Is Loox or Yotpo better for a new Shopify store? +
For most new stores, Loox. It is cheaper at low order volume, the photo review widgets look good with almost no setup, and you are not paying for loyalty or SMS you will not use yet. Yotpo makes more sense once reviews are part of a bigger retention plan.
Does Loox have a free plan in 2026? +
Yes. Loox added a free Beginner tier that covers a small store, roughly 100 review request emails a month and a few hundred cumulative orders, with photo reviews and basic widgets included. Video reviews, referrals, and the AI tools sit on the paid Convert plan.
Does Loox do SMS review requests? +
No. Loox sends review requests by email only. If you want to ask for reviews over SMS, Yotpo supports that because SMS is one of its product lines, though it is a separate paid channel with its own per-message cost.
Will Loox or Yotpo reviews show as Google star ratings? +
Both can. Each app supports the product review rich snippet that puts star ratings on your Google search listings, and both feed reviews into Google Shopping. The stars only appear when the review schema on your pages is valid, so installing the app is necessary but not always sufficient.

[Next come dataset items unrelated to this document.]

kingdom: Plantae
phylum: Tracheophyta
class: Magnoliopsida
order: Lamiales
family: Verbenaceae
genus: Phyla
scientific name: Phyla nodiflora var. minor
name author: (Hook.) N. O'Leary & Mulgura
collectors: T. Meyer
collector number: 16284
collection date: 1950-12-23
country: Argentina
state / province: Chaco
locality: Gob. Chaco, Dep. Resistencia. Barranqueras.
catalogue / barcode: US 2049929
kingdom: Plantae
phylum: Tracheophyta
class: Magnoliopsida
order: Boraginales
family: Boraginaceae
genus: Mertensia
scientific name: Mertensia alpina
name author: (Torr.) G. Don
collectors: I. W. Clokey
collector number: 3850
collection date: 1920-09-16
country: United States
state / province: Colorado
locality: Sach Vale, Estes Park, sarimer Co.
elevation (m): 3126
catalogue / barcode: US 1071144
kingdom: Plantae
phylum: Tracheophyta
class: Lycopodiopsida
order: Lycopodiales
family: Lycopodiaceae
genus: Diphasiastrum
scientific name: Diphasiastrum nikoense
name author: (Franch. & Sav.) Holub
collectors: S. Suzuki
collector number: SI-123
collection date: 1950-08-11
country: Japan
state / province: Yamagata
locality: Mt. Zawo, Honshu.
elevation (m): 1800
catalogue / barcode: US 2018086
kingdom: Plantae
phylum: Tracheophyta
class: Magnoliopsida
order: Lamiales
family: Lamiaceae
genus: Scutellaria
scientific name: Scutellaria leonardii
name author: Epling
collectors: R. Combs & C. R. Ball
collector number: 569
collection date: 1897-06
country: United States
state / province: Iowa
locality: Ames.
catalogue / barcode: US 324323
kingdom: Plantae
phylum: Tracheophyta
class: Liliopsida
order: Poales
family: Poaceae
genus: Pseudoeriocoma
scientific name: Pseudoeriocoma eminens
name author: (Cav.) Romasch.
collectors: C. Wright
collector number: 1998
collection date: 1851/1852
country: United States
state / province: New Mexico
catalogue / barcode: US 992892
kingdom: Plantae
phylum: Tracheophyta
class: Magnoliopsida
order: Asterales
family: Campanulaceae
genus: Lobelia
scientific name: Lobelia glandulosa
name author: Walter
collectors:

Is Yotpo worth it for a store doing under $200K a year? +
Usually not for reviews alone. At that stage most stores do not need loyalty, SMS, and retail syndication, which is what Yotpo's price pays for. If you only want review stars on your product pages, Loox or a free option like Judge.me covers it for less.
Can I switch from Yotpo to Loox without losing my reviews? +
Yes. Both apps let you import existing reviews, usually in a few clicks or by CSV, so you keep your review history and star counts when you move. Do the export before you cancel anything, and confirm the reviews mapped to the right products after import.
Which Shopify reviews app has the best free plan? +
Judge.me. Its forever-free tier includes unlimited review requests, photo and video reviews, and the rich snippet for Google stars, which is more than most paid entry tiers offer. For new stores under $200K a year, it is often the honest place to start before paying for Loox or Yotpo.